• REQUIREMENT: Write out exactly the lines below that run from the one containing "- move: picture" through the one containing "- move: purple", both included, with no other lines.
[ENTRIES PROVIDED]
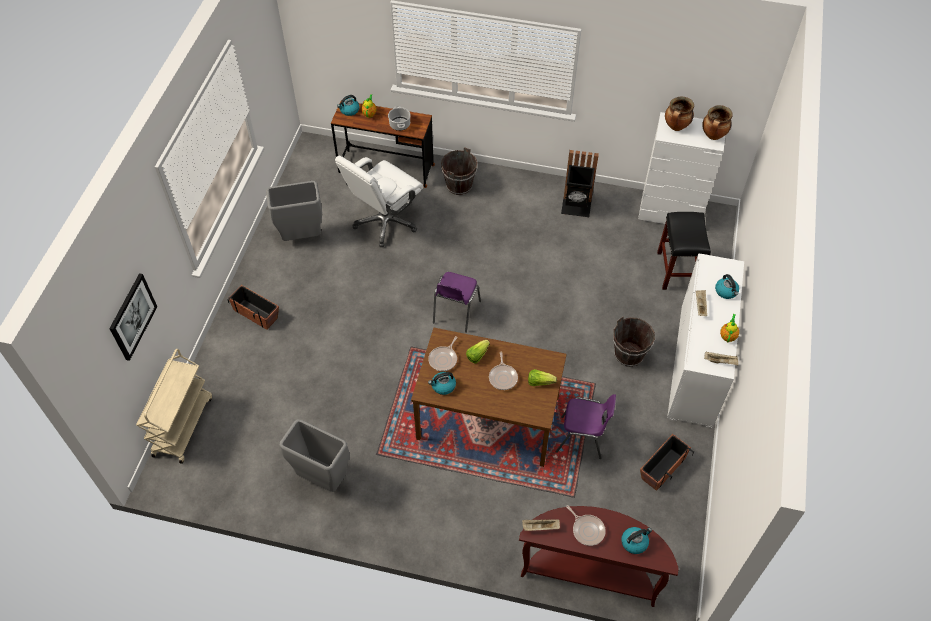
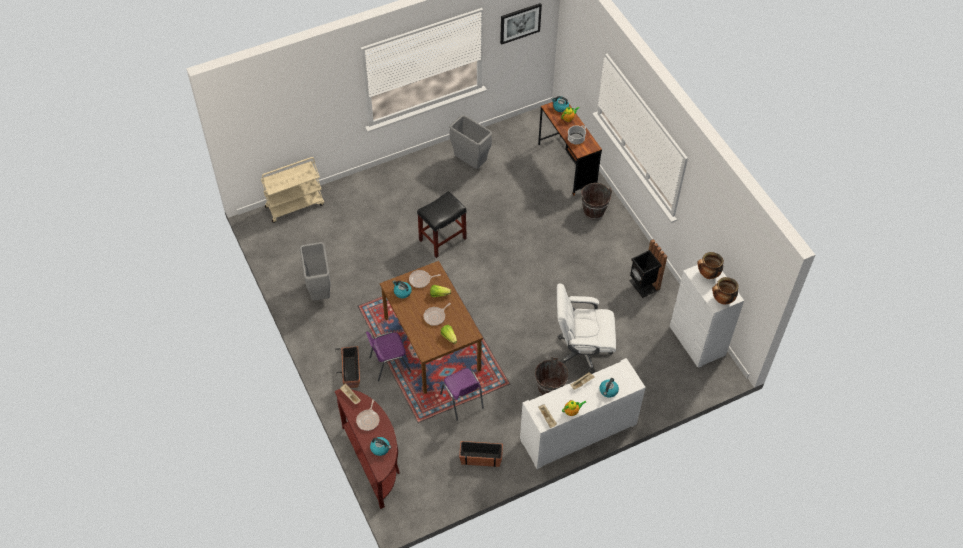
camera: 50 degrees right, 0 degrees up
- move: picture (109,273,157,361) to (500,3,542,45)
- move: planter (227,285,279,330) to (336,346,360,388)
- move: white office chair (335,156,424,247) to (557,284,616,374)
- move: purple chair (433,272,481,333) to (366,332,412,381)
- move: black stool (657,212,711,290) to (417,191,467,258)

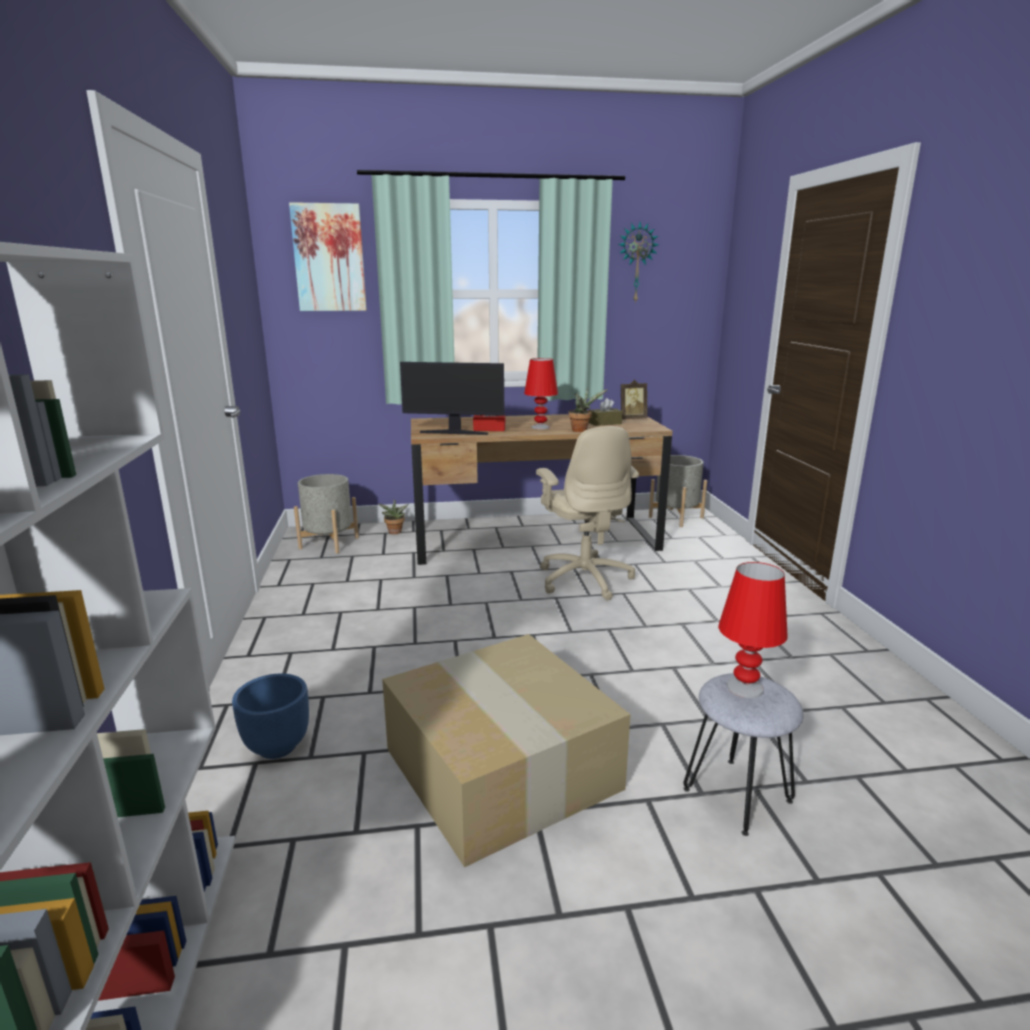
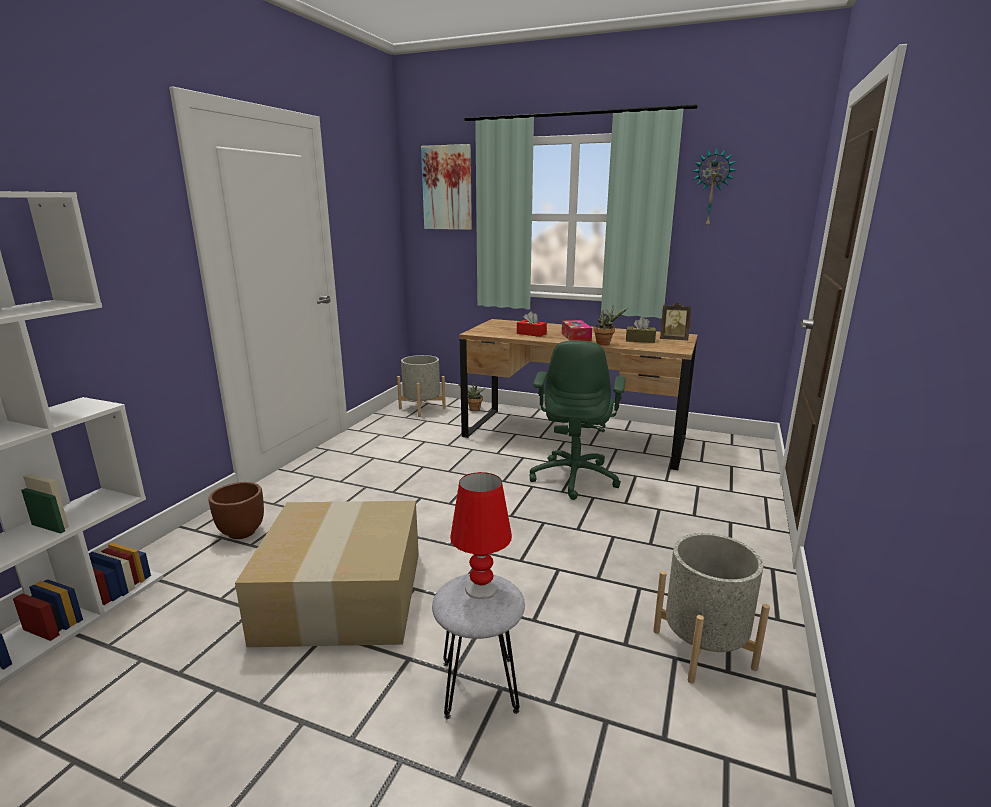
camera: 30 degrees right, 0 degrees up
- recolor: blue planter (232,673,309,759) to brown planter (208,482,264,539)
- delete: monitor (400,362,505,435)
- replace: red table lamp (524,358,558,429) to tissue box (562,320,592,342)
- recolor: beige office chair (536,426,639,600) to green office chair (529,340,626,500)
- move: grey planter (649,455,707,527) to (653,533,770,684)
[/ENTRIES PROVIDED]
• ANSWER SPACE:
- move: picture (109,273,157,361) to (500,3,542,45)
- move: planter (227,285,279,330) to (336,346,360,388)
- move: white office chair (335,156,424,247) to (557,284,616,374)
- move: purple chair (433,272,481,333) to (366,332,412,381)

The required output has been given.